Requirement
Report every line in the records that follows that contains the word "emlékezik", copying each such line in full.

Available data
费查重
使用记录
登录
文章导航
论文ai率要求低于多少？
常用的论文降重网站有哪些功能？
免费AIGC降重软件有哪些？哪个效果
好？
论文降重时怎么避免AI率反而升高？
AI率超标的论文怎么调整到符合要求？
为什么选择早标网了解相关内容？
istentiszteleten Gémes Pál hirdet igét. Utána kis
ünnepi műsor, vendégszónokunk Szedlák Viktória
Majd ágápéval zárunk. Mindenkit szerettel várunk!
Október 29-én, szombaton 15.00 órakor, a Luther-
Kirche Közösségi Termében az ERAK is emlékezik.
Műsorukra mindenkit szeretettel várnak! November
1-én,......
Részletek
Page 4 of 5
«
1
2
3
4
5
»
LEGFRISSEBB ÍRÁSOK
...
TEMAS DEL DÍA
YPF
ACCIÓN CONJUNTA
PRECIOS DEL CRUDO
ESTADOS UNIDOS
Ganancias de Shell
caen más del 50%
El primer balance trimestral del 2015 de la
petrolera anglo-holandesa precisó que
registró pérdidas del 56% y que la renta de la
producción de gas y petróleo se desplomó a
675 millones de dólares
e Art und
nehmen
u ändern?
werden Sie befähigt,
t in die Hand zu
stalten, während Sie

Solution to the exercise
Kirche Közösségi Termében az ERAK is emlékezik.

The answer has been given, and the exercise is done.